[Information shown — start]

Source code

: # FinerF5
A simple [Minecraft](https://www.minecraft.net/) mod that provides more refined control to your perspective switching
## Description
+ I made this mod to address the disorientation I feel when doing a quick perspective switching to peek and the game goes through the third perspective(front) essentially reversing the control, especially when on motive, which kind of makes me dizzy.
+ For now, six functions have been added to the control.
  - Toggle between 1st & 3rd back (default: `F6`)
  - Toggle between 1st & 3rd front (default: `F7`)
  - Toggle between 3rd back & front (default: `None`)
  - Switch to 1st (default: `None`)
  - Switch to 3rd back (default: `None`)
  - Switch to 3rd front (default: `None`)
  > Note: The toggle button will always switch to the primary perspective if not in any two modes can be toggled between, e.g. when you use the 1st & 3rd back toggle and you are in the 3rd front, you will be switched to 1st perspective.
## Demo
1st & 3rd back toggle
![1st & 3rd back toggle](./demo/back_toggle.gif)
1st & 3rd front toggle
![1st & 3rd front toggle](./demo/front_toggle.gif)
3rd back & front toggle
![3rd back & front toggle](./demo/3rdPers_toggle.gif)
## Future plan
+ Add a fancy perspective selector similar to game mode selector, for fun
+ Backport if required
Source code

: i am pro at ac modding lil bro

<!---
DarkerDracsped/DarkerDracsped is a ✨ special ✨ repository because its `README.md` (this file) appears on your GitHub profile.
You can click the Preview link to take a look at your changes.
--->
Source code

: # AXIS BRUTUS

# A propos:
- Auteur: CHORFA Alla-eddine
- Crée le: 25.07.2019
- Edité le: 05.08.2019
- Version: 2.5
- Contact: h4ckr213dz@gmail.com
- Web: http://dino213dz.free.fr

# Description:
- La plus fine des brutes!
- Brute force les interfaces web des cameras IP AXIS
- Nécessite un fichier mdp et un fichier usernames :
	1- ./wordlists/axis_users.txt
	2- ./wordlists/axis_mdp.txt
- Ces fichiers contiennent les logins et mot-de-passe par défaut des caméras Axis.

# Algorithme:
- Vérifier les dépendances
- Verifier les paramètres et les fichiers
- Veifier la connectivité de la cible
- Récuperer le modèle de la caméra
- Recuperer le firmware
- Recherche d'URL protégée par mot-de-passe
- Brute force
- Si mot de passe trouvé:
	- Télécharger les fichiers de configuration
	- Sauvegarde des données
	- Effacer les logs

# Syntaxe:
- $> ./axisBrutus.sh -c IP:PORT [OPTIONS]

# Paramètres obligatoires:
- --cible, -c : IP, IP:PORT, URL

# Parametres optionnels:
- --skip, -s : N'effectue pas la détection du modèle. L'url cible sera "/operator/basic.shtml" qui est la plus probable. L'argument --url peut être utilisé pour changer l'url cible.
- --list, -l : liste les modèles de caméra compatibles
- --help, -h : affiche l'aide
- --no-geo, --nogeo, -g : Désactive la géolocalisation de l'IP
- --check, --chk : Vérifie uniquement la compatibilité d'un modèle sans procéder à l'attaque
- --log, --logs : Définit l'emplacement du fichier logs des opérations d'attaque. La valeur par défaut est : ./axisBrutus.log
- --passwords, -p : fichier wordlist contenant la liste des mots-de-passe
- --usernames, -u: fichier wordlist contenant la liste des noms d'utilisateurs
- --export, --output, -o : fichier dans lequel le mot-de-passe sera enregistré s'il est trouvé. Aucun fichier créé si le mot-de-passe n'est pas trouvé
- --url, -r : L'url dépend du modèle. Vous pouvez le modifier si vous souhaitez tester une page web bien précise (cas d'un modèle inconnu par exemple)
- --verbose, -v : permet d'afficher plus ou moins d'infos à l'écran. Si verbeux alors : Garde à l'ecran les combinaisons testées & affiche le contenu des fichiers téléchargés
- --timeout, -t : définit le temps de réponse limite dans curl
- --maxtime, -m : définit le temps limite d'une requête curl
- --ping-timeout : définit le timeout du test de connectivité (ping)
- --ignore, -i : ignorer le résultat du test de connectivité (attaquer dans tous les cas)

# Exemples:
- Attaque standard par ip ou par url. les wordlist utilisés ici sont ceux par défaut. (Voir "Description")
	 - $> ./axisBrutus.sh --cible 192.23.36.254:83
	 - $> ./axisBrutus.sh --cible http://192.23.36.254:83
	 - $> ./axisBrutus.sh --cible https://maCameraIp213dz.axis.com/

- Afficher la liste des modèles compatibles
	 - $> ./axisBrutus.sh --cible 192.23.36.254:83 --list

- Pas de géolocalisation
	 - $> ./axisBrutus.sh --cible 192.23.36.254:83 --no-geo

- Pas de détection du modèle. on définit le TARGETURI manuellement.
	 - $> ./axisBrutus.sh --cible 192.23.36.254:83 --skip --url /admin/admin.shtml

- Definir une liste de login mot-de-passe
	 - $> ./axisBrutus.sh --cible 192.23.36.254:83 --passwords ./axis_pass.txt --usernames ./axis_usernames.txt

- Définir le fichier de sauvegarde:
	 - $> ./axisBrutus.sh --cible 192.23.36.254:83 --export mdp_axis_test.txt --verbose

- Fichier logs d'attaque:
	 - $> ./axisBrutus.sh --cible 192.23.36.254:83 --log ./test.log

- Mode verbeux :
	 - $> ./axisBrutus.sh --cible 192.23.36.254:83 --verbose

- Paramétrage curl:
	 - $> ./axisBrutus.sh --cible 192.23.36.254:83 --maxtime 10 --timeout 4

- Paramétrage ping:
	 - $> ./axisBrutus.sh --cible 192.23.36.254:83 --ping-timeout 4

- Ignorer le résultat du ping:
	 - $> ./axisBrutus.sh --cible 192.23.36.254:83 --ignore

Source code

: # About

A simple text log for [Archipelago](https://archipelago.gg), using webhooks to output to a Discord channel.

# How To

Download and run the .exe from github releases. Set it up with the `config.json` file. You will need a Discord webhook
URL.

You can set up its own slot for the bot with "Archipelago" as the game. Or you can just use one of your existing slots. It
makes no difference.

[Information shown — finish]
[Information shown — start]

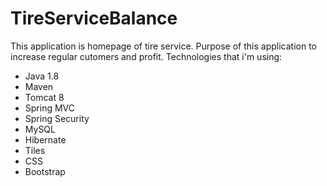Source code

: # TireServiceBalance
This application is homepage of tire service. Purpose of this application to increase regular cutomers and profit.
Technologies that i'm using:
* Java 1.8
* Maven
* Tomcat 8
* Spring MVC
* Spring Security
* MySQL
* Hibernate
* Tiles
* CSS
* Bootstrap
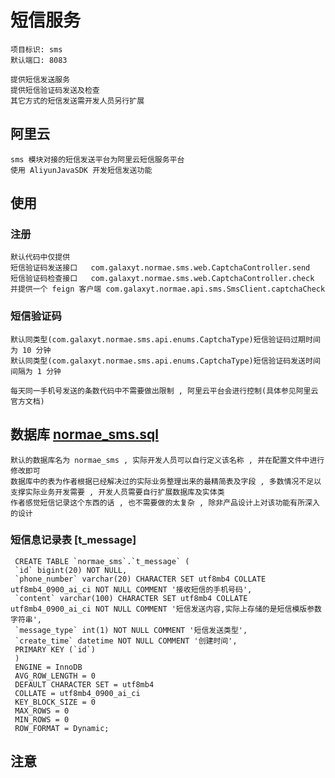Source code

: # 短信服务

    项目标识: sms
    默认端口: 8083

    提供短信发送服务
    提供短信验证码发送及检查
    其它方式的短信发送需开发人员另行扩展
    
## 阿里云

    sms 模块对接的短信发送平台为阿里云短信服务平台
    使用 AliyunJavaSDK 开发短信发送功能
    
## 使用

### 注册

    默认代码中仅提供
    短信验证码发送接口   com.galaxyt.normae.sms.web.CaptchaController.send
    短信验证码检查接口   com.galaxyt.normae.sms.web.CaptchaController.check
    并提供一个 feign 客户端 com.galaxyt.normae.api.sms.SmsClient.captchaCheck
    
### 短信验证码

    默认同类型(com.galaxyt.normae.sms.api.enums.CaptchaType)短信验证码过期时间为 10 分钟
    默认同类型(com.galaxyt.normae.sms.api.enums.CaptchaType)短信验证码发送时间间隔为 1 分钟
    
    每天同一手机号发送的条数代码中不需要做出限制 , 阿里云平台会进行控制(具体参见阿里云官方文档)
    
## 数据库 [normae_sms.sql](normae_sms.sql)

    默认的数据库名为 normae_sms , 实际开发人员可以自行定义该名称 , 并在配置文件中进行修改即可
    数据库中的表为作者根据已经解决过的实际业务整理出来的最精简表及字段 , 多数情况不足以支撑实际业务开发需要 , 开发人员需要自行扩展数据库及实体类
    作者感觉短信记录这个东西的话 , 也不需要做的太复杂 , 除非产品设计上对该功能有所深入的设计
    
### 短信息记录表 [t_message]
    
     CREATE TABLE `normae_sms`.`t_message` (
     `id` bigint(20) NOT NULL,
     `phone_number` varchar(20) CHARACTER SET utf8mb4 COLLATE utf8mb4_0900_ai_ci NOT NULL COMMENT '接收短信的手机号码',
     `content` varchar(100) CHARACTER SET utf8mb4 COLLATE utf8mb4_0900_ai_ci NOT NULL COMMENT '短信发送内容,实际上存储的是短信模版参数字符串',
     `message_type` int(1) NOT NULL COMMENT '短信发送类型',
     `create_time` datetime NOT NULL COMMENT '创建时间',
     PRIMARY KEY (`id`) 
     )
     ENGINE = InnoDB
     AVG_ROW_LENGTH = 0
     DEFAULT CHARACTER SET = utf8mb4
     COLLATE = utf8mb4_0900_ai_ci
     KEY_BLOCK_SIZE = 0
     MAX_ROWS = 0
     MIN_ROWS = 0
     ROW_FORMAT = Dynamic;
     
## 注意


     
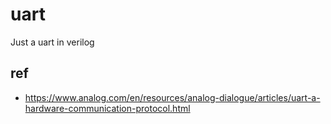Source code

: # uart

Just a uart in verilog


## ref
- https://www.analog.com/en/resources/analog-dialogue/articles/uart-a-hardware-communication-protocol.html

[Information shown — finish]

* _Goal of the exercise_: When the line with "- Definir une liste de login mot-de-passe" is reached in the data above, start copying there, and copy each line exactly until the line with "makes no difference." has been copied; copy nothing else.

* _Answer to the exercise_:
- Definir une liste de login mot-de-passe
	 - $> ./axisBrutus.sh --cible 192.23.36.254:83 --passwords ./axis_pass.txt --usernames ./axis_usernames.txt

- Définir le fichier de sauvegarde:
	 - $> ./axisBrutus.sh --cible 192.23.36.254:83 --export mdp_axis_test.txt --verbose

- Fichier logs d'attaque:
	 - $> ./axisBrutus.sh --cible 192.23.36.254:83 --log ./test.log

- Mode verbeux :
	 - $> ./axisBrutus.sh --cible 192.23.36.254:83 --verbose

- Paramétrage curl:
	 - $> ./axisBrutus.sh --cible 192.23.36.254:83 --maxtime 10 --timeout 4

- Paramétrage ping:
	 - $> ./axisBrutus.sh --cible 192.23.36.254:83 --ping-timeout 4

- Ignorer le résultat du ping:
	 - $> ./axisBrutus.sh --cible 192.23.36.254:83 --ignore

Source code

: # About

A simple text log for [Archipelago](https://archipelago.gg), using webhooks to output to a Discord channel.

# How To

Download and run the .exe from github releases. Set it up with the `config.json` file. You will need a Discord webhook
URL.

You can set up its own slot for the bot with "Archipelago" as the game. Or you can just use one of your existing slots. It
makes no difference.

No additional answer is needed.